I find it strange and and odd that people would try to rationalize the way the world worked In Noah's Day with our intellect, rather than by faith.God found a fault in the old covenant(law) and established the new covenant(grace).If he made this big of a change ,what is it to Him to change something as insignificant to Him as the weather patterns?Let's quit worrying with our heads and use our faith in Him to believe the word.Jesus told Nicodemus to marvel not. Another passage says; what man by taking thought can add one cubit to his stature
Advocatus Dei
Feb 17th 2009, 05:22 AM
Another passage says; what man by taking thought can add one cubit to his stature
Quite right. All this thinking - who knows where it might lead...
Denny606
Feb 17th 2009, 05:47 AM
Quite right. All this thinking - who knows where it might lead...

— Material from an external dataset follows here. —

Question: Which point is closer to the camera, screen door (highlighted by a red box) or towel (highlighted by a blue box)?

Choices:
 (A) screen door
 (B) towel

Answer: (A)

LoL I like humor, my point was, really what does it matter about that rainbow other than what God said about it,thought is good but worrying too much about that which we can't change is burdensome.I think you will like this,My Brother was at church with 2 old guys and one said to the other"the Bible says it and I believe it and that's it,The other old guy said the Bible says it and that's it, whether you believe it or not".
RabbiKnife
Feb 18th 2009, 02:06 PM
So. . .the pre-flood earth was cold enough to prevent a lot of evaporation from taking place, rendering all moisture in the air to condense as icy mist. All animals and plants were adapted to this cold weather, spent a year on the ark, then adapted to drastically changed environments after the flood through adaptation? And this entire excercise is required simply to support an ultra-literal interpretation that is not actually needed to explain the text?
Why your insistence on a cold pre-flood earth and "icy mist"?

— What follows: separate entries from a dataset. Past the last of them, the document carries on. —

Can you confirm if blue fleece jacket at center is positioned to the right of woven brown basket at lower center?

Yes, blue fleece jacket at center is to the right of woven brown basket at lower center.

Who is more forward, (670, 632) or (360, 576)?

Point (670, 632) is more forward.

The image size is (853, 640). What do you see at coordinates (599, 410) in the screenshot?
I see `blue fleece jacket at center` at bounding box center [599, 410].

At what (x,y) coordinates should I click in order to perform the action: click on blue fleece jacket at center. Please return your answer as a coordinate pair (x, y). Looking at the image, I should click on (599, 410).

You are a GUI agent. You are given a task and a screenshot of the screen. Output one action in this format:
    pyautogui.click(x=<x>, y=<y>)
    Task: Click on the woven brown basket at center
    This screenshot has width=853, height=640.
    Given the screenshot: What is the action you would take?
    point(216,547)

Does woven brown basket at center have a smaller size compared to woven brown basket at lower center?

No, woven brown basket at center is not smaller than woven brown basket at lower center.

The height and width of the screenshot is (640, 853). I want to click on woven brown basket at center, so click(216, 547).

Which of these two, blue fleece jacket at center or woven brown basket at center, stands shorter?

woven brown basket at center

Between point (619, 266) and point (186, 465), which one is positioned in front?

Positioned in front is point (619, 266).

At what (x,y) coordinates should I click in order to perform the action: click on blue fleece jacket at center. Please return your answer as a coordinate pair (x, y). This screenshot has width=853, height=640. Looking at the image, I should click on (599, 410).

Evaporation is not just a matter of temperature-- it is also a matter of relative humidity. If the pre-flood earth had a very high relative humidity, there would be very little evaporation.
markedward
Feb 18th 2009, 04:30 PM
So... where in Scripture does it say there was no rain before the flood? Otherwise it's just a guess that there was no rain (and hence it's just a guess that no rainbows were seen).
Itinerant Lurker
Feb 18th 2009, 08:37 PM
Why your insistence on a cold pre-flood earth and "icy mist"?
Evaporation is not just a matter of temperature-- it is also a matter of relative humidity. If the pre-flood earth had a very high relative humidity, there would be very little evaporation.
Evaporation is very mcuh a matter of temperature - it occurs when the sun heats up ;liquid water. No heat = no evaporation. The only reason you have humidity in the first place is because evaporation has already taken place. I'm not seeing how having a high relative humidity is going to help you, are there any places on earth that have high relative humidity an no rainfall? I live in Florida where it's extremely humid in the summers, before that I lived in equatorial Africa for some time. In neither case did having high humidity preclude precipitation.